Como é mesmo que se usa “mesmo”?

Olá, meu caro Aldo, tudo bem?
É que eu estou em dúvida na concordância destas duas frases:
a) Será que foi ela mesma/mesmo que praticou esse crime?
b) Foi ela mesma/mesmo que violentou aquela criança.
Agradeço muito o seu retorno; se puder, por gentileza, mande exemplos destas duas frases pra gente compreender melhor, ok?
Um abs!!!
Humberto Santos

A dúvida de Humberto é também a de muitos falantes. Acontece que “mesmo” é um pronome adjetivo que também pode funcionar como advérbio. E, como se sabe, adjetivos concordam em gênero e número com o substantivo ao qual estão ligados; já os advérbios são invariáveis. Portanto, determinar se “mesmo” deve ir para o feminino e concordar com o sujeito “ela” ou se deve permanecer no masculino nos exemplos apresentados acima depende de sabermos se essa palavra está funcionando como adjetivo ou como advérbio.

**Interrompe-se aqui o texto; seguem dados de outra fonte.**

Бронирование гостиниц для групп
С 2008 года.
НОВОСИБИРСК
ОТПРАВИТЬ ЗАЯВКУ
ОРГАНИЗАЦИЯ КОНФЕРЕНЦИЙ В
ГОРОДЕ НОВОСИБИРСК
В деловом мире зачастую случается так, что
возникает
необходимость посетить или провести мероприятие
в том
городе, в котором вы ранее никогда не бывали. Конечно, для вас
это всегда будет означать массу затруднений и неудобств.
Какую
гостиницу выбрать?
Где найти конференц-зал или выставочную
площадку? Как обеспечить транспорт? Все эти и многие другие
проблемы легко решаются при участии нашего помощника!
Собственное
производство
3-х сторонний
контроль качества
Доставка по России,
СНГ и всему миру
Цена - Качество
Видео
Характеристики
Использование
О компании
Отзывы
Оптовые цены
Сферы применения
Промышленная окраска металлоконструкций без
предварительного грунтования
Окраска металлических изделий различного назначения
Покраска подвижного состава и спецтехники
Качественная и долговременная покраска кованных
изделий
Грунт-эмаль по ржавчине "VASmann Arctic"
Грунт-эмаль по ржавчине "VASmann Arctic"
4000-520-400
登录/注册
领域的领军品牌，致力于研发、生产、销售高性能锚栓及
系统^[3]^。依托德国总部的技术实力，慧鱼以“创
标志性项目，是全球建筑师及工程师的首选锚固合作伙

Como adjetivo, “mesmo” significa “próprio, igual, idêntico”: “esse serviço eu mesmo (isto é, eu próprio) posso fazer”; “fizeram-me duas vezes a mesma pergunta (ou seja, idêntica pergunta)”.

Como advérbio, “mesmo” significa “realmente, de fato”: “você precisa mesmo (isto é, de fato) sair agora?”; “ele está mesmo (realmente) falando a verdade?”.

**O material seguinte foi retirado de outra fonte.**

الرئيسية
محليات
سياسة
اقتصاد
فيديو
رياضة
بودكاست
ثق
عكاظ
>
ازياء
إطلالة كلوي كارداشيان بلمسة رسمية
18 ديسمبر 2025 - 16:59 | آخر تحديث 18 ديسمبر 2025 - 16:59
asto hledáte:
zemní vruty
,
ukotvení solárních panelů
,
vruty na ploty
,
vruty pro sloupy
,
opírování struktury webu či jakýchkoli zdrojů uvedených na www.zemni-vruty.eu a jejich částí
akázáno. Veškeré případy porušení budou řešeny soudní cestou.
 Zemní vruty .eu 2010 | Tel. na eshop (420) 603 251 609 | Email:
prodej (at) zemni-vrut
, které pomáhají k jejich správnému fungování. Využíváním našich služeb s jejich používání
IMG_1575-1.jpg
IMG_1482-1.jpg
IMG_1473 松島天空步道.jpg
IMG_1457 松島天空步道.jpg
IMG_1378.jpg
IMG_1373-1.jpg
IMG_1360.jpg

Portanto, nos exemplos trazidos pelo leitor, é igualmente possível empregar “mesmo” ou “mesma” – o que vai mudar é o sentido da frase. Em “Será que foi ela mesma que praticou esse crime?” o sentido é de “Será que foi ela própria (e não outra pessoa) que praticou esse crime?”. Já em “Será que foi ela mesmo que praticou esse crime?”, o sentido é de “Será que foi realmente ela que praticou esse crime?” (Afinal, ela realmente praticou o crime?). É bem verdade que neste caso a diferença de sentidos é sutil.

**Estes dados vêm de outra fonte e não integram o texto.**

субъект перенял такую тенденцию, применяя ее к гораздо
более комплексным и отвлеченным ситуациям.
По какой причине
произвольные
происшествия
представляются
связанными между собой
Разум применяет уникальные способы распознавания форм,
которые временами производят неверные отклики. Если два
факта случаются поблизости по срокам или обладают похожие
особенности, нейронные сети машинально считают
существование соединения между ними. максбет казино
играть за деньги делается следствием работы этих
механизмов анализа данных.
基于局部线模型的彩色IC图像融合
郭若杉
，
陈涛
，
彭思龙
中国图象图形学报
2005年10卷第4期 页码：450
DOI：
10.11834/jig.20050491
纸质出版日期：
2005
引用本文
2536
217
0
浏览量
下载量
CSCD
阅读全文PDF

No segundo exemplo, “Foi ela mesma que violentou aquela criança” significa que “foi ela própria (e mais ninguém) que violentou aquela criança”; em “Foi ela mesmo que violentou aquela criança”, o que se entende é que ela de fato fez isso, logo o crime é uma realidade.

Uma pequena reformulação da frase torna mais clara a diferença entre o adjetivo “mesmo/a/os/as” e o advérbio “mesmo”. Compare:

(1) Ela mesma violentou a criança. x (2) Ela violentou mesmo a criança.

Na frase (1), em que “mesma”, no feminino, concorda com “ela” e, portanto, é adjetivo, a pergunta que fazemos é “quem violentou a criança?”. Já na frase (2), em que “mesmo” não está ligado a “ela” e sim ao verbo “violentou”, agindo, pois, como advérbio, a pergunta que fazemos é “isso realmente aconteceu?”.

5 comentários sobre “Como é mesmo que se usa “mesmo”?

  1. Professor Aldo, hoje não vou fazer nenhum comentário a respeito do texto que, como sempre, é esclarecedor.
    Gostaria apenas de congratulá-lo pelo dia do professor. E que venham muitos outros em sua vida de sucesso.

  2. Ótima explicação. Esclarecedora mesmo. “A mesma vai elucidar a dúvida de muita gente.” Epa! As aspas são para demarcar um tipo de construção com que me deparo muito nas redações — “mesmo (a)” como, pronome pessoal, retomando termo da oração. Aí não dá, não é? Fere a norma culta.

    1. O uso de “o mesmo” como pronome pessoal não só fere a norma culta como é tremendamente pedante. Esse uso veio do mesmo linguajar burocrático que criou o “venho por meio desta à presença de V.S.ª” e “sendo só para o momento, subscrevo-me”. Ou seja, trata-se de um uso pseudoelegante, algo muito brega, mas que os burocratas acham chique, e os não burocratas copiam pensando que se trata de bom português.

  3. Muito interessante! Mas há relatos do “mesmo”, como pronome pessoal, sendo usado no século XVIII por gente erudita, a quem o restrito acesso escolar era privilegiosamente destinado, como padres e escrivãos. Esse fato nos faz pensar que havia uma lógica na escolha desse termo, a qual carece pesquisa. Parabéns pelo Diário de um linguista. É muito bom!